December 23, 2005

Cold Weather Birding

[Ed: this is another of my articles which was first published in the January 2004 issue of the Vox Populi Nebraska eZine.]

The first time I participated it was a typical Oregon winter day: soggy and cold, and as the grey day faded into night, the steady drip turned into sleet. When the section leader stopped at another park, I started to moan to myself, "What, another stop? Doesn't he realize it is getting dark? And it's so cold. No respectable bird would be out in this stuff, so why are we stopping again?" Later, I realized why we stopped. He was hoping to add yet one more species and to increase the count we had been maintaining throughout the day. We had been gathering data about the number and types of birds found in a Portland neighborhood. At that stop, we got our first Brewer's blackbirds and a smattering of other sparrows, crows and gulls, so even though I was miserable, it was worth the trouble.

Townsend's Warbler

Townsend's Warbler
Santa Cruz, California
January 2003 © Peter LaTourrette

Every year birders in North America celebrate the Christmas holidays (December 14th to January 5th) by counting the number of birds they can find (both number of species and number of individuals in each species) in the Christmas Bird Count (CBC). Started in 1900 as a response to the extensive Christmas holiday hunts, the idea was to compete for number of birds sighted rather rather than the number shot. The original Christmas Bird Count has 27 eagar participants in 25 different locations throughout the US and into Canada who found 18,500 individuals of 90 different species. Since then the number of counts and the number of volunteers has increased greatly. By 2000, 52,000 volunteers took part in more than 1800 counts throughout North America.

Reed College Canyon

Reed College Canyon

For the CBC, Portland is divided into 5 districts and each district is divided into areas which cover a 7 mile circle. Each area is assigned a small team of observers who attempt to survey and census every bird that is seen or heard during a single day. Fortunately, my traditional area has some great birding spots to cover within the city, including Crystal Springs, the Reed College canyon and a whole slew of other parks and graveyards. The day starts out early and cold (around 7am) and ends when the twilight puts further birding to rest. And we are grateful when we get some hours without a steady rain. Of course, those doing their CBC birding in North Dakota or in Maine probably think we have it pretty darn good.

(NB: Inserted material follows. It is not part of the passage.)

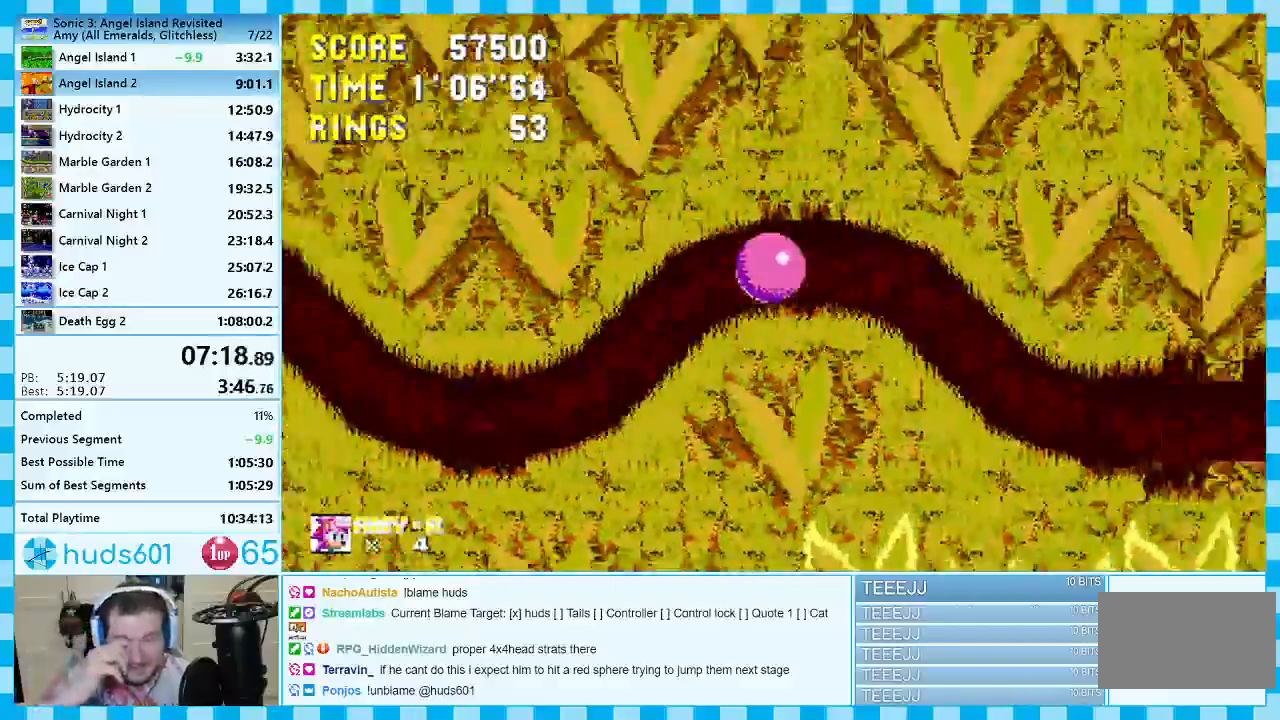
{"buttons": [], "events": []}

With the number of observers increasing nationally as well as the number of counts, the data collected becomes considerably more valuable because the trend lines for different species can be tracked year over year for the same locations. As the Audubon Society says, this is truly citizen science in action. Data from the CBC taken in early winter is added to data from the springtime Breeding Bird Surveys and provides an excellent picture on the health and well-being of a species in North America.

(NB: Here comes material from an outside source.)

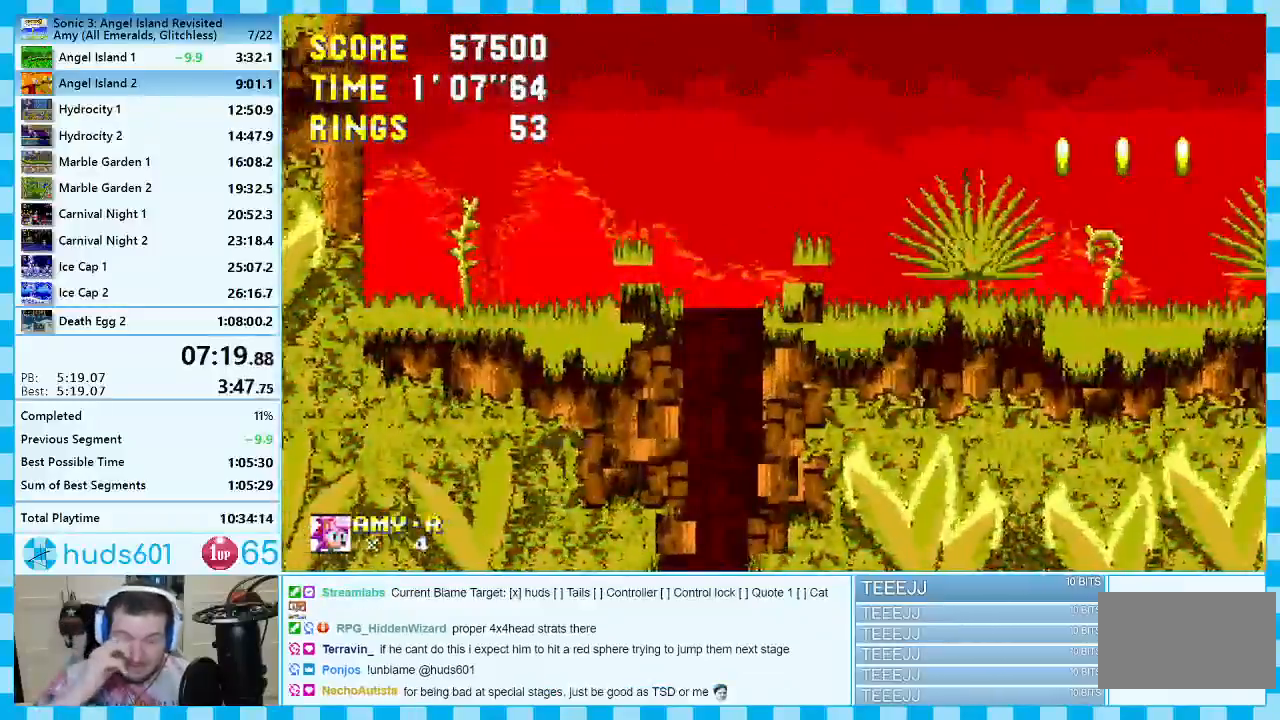
{"buttons": ["DPAD_RIGHT"], "events": []}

The Christmas Bird Count is designed to capture information about the local wintering birds, yet sometimes, if you are really lucky, a rare bird drops in for the count.

Brambling

Brambling
Photo: Mícheál Casey

One year in Portland a Brambling (normally found in Europe or Asia) showed up near Oaks Bottoms Park in Southeast Portland. Of course, birders were estatic and because it hung around for a week or more, birders came from all over the country to see this rarity. Only 7 Bramblings were seen during that year's CBC with all other individuals sighted in British Columbia or Alaska.

Scientists use data gathered by citizen scientists to learn more about birds and to conduct studies on particular species or specific birding behaviors. One study produced by scientists from Audubon and the Cornell Lab of Ornithology used the Christmas Bird Count data to learn about the irruptive behavior of pine siskins. Irruptive behavior is when birds will travel to a different, more southerly winter location than normal, often because the standard food supply has collapsed. It turns out that pine siskins irrupt every other year, but when they irrupt, sometimes they travel east and sometimes they will head west, alternating between the two sides of the continent. We don't understand why that is, but now we know what to look for.

Scientists have also used the data to chart some population trend lines for birds such as the American kestrel. Kestrels, like other hawks and other predatory birds experienced a significant population decrease when DDT was used extensively. After DDT was banned, the kestrel population had been recovering until 1997 when there was a new drop-off in the numbers spotted. The theory for the latest drop-off is that they have been affected by the pesticides that target their prey (large insects and rodents) and the loss of habitat as farmlands and open pastures are turned into developments.

When you are counting birds, it is always a thrill to see one of the more unusual species for a locale. Since the banning of DDT, Portland has had nesting Peregrine falcons and bald eagles within the city limits, which is really nice by my book. So it is not too surprising that one of my best birds for a CBC was a juvenile bald eagle flying overhead.

This year, the scientists are looking for data on the types and numbers of birds common to the boreal forest and where they were found during the CBC. They will match up data from this year's count with the work going on with the Boreal Songbird Initiative to understand how the boreal birds are faring.

Anyone can participate in a Christmas Bird Count. If you don't have much practice with identifying birds, you can contribute by watching for any movement and pointing it out to the leader of the group (extra eyes are a big help) or by being responsible for recording the birds seen. (This can be a challenge for some species like crows in Oregon which always seem to number more than one can accurately count.) You can also participate by watching birds that come to your feeders on the day the CBC is going on in your neighborhood.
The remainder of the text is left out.